Verghese Kurien, father of the “White Revolution” and founder of the cooperative dairy movement in the country, died in a hospital at Nadiad early on Sunday, aged 90. He breathed his last around 1.15 a.m. He is survived by wife Molly Kurien and daughter Nirmala.
Dr. Kurien’s body was brought to Anand, the small town in central Gujarat that was his home for the last six decades and which he made famous as “the milk capital of India.” It was kept at the Sardar hall of the Amul dairy, where thousands, indebted to him for their economic freedom, paid him their last respects.

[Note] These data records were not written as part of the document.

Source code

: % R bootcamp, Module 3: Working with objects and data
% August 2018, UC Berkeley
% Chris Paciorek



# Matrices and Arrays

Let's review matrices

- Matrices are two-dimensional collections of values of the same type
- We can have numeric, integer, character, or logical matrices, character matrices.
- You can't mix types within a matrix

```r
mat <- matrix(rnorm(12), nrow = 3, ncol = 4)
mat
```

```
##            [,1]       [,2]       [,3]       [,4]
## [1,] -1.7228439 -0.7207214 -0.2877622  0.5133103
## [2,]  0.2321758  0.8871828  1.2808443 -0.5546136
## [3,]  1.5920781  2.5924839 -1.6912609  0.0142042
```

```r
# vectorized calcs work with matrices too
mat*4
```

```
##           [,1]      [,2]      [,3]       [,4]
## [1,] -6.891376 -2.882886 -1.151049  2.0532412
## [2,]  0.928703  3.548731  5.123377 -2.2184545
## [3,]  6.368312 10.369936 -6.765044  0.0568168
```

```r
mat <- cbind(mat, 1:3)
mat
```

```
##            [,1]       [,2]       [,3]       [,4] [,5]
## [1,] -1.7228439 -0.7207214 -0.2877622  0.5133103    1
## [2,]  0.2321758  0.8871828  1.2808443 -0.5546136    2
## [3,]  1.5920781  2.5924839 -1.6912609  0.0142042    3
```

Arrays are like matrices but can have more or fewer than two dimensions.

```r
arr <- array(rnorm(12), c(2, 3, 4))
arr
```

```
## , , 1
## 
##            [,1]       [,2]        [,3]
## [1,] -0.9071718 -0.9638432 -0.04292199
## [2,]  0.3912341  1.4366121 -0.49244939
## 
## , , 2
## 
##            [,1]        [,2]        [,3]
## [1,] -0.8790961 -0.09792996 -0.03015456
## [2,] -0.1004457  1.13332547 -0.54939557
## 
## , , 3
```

He was cremated at ‘Kailash Bhumi,’ Anand’s ultra-modern crematorium, in the presence of hundreds of his admirers and staff of the milk cooperatives.
Dr. Kurien was admitted to the Muljibhai Patel Urological Hospital last week for kidney ailments.
Born in Kozhikode, Kerala, on November 26, 1921, Dr. Kurien, a mechanical engineer with dairy engineering as a minor subject, came to Anand in 1949 at the behest of the then Union Home Minister, Sardar Vallabhbhai Patel, to solve some problems of the local farmers. The problems were resolved, but Dr. Kurien could not leave Anand.
From one milk project to a larger one, the “Milkman of India” saw India emerge from a milk-deficient country into the largest milk producer in the world, overtaking even the once milk-abundant Netherlands.
It is because of Dr. Kurien that India today contributes about 17 per cent of the total milk production in the world. Amul, with a turnover of over Rs. 13,000 crore, is Asia’s top milk-producing brand and is counted, with one of the best recall values, among the world’s leading brands in any sector.